Cinquante-et-un ans après le début de cette dictature, nous rendons hommage autant à Allende, qu’à ses soutiens, premières victimes des atrocités de Pinochet. Leur ambition révolutionnaire portée par les urnes aura été violemment et tragiquement tuée. Je tiens à honorer ces milliers de femmes et d’hommes, forcés à l’exil, torturés, morts et disparus. Je soutiens également leur famille, qui porte en elle, ce douloureux héritage et parfois ce combat non achevé pour obtenir la vérité.

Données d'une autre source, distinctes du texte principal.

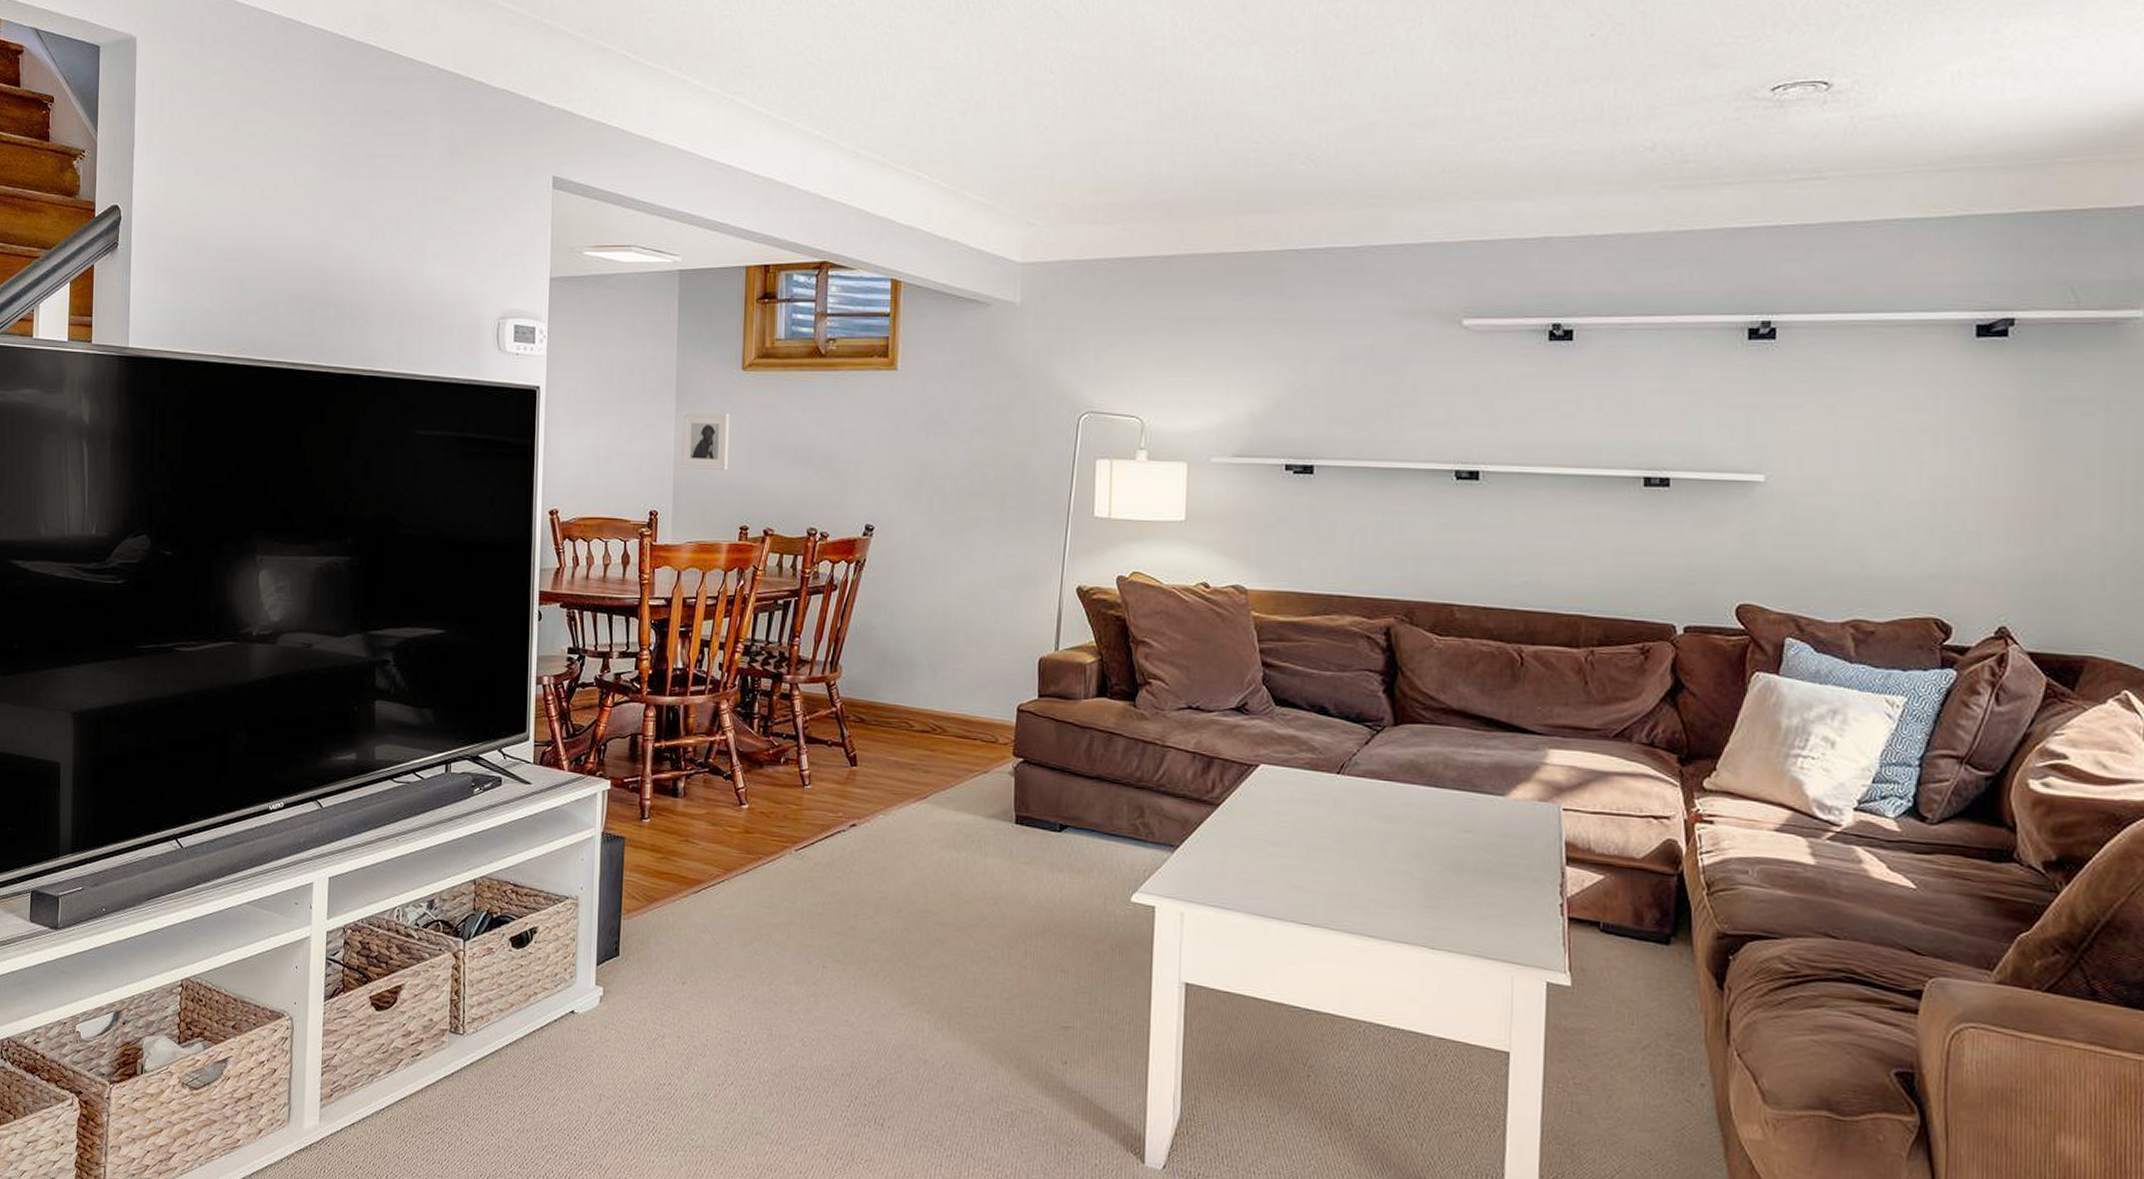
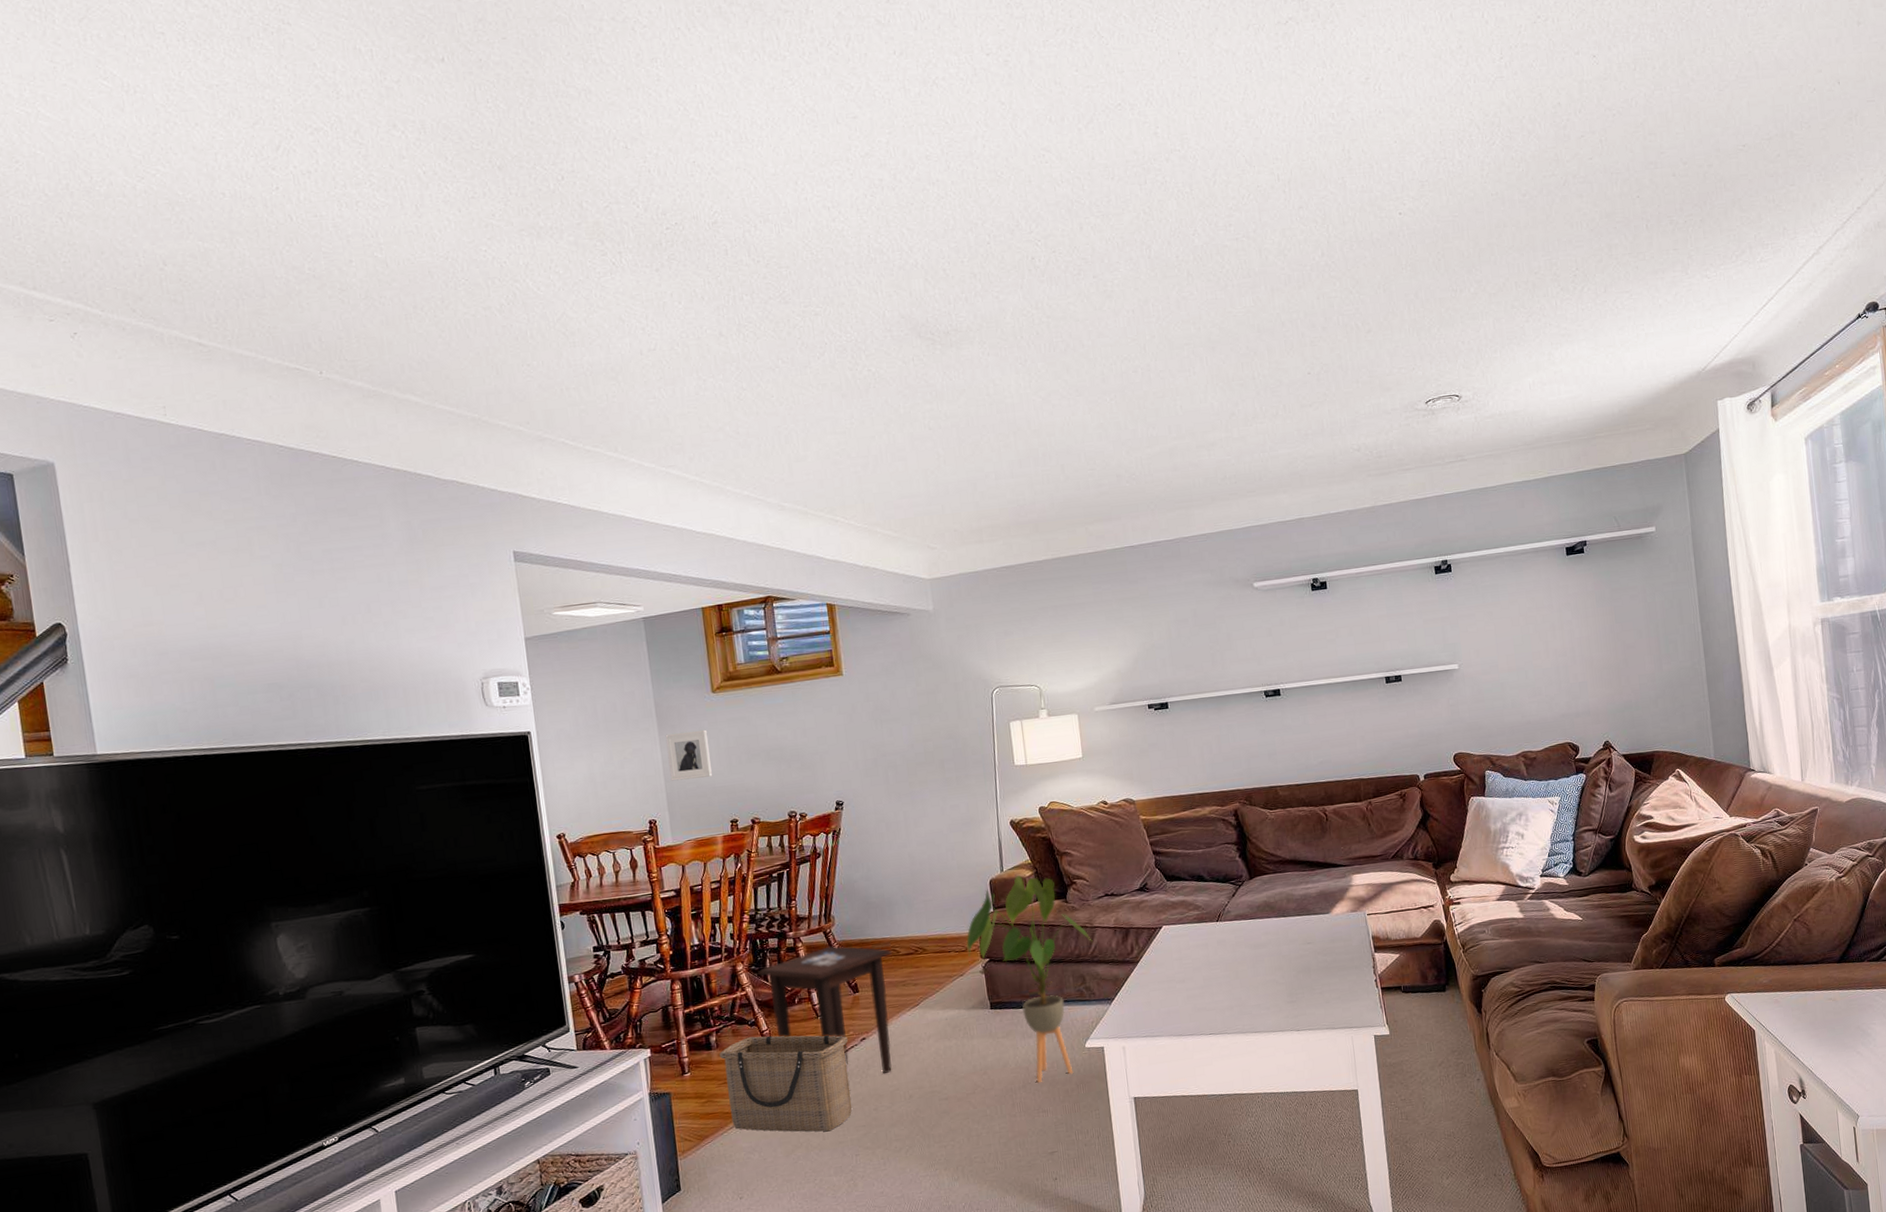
basket: none [686,792,835,929] -> present [719,1035,852,1132]
side table: none [742,702,905,875] -> present [757,945,893,1074]
house plant: none [997,658,1162,934] -> present [966,874,1093,1084]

Ils ont voulu effacer le rêve d’Allende. Mais qu’ont-ils fait de ce rêve ? L’ont-ils détruit ? Non, jamais ! Car si Allende est tombé, son idéal vit toujours ! Le martyr d’Allende nous oblige. Son sacrifice n’est pas une défaite, mais un appel. Un appel à continuer la lutte. Nous, ici, nous sommes les héritiers de cet engagement. Allende nous a appris que la justice sociale, l’égalité, la souveraineté populaire sont des combats qui exigent tout, parfois jusqu’à la vie. Mais c’est un prix que l’histoire implacable nous demande parfois de payer.

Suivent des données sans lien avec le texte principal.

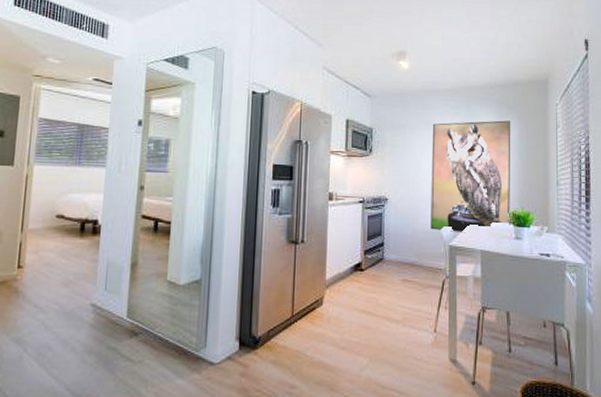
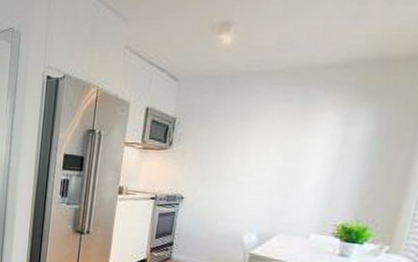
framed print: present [431,120,511,234] -> none [230,110,367,243]

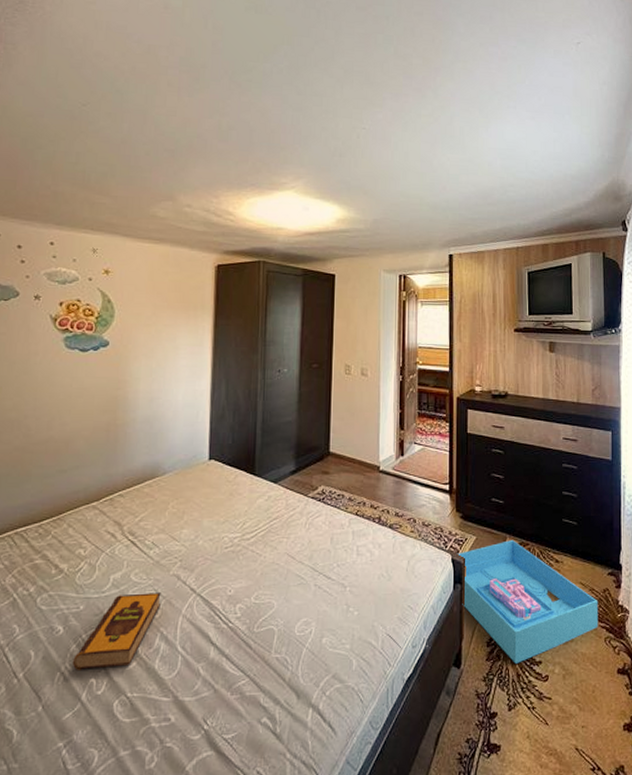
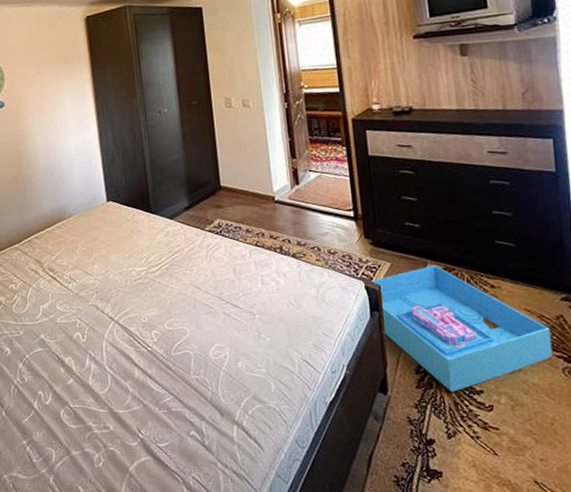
hardback book: present [73,592,161,670] -> none [22,320,86,384]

Aujourd’hui, nous voyons encore les traces de cette bataille. Le Chili s’est relevé. Le peuple chilien a retrouvé sa voix. Ceux qui ont été persécutés, torturés, assassinés, vivent en chacun de nous. Leur courage, leur résistance, nous en portons l’héritage.
Nous ne plierons jamais. Comme Salvador Allende, nous dirons aux puissants : le peuple est souverain. Nous nous rappellerons ses dires : nous nous rappellerons que « s’ils ont la force, ils pourront nous asservir ; mais on n’arrête pas les mouvements sociaux, on n’arrête pas un peuple en marche, ni par le crime ni par la violence. »

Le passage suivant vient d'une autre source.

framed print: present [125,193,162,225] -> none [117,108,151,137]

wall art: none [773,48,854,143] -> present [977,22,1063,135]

Comme Salvador Allende, nous mènerons ce combat pour la justice sociale, pour que la richesse des nations profite à celles et ceux qui la produisent. Les oppresseurs d’hier, ceux de la CIA, ceux des multinationales, les tyrans qui violentent la démocratie et l’Etat de droit, qu’ils le sachent : nous n’avons pas peur, nous ne nous arrêterons pas.
Salvador Allende, tu n’es pas mort. Tu vis en nous. Ton rêve de justice sociale brûle en chacun de nous. Tu nous guides dans cette lutte éternelle pour l’émancipation humaine.
Tu es notre boussole. Tu es notre boussole dans cette forêt qui devient de plus en plus brune.
Vive la République sociale ! Vive le peuple chilien libre ! ¡Salvador Allende, presente! ¡Salvador Allende, presente! ¡Salvador Allende, presente! ¡Ahora y siempre!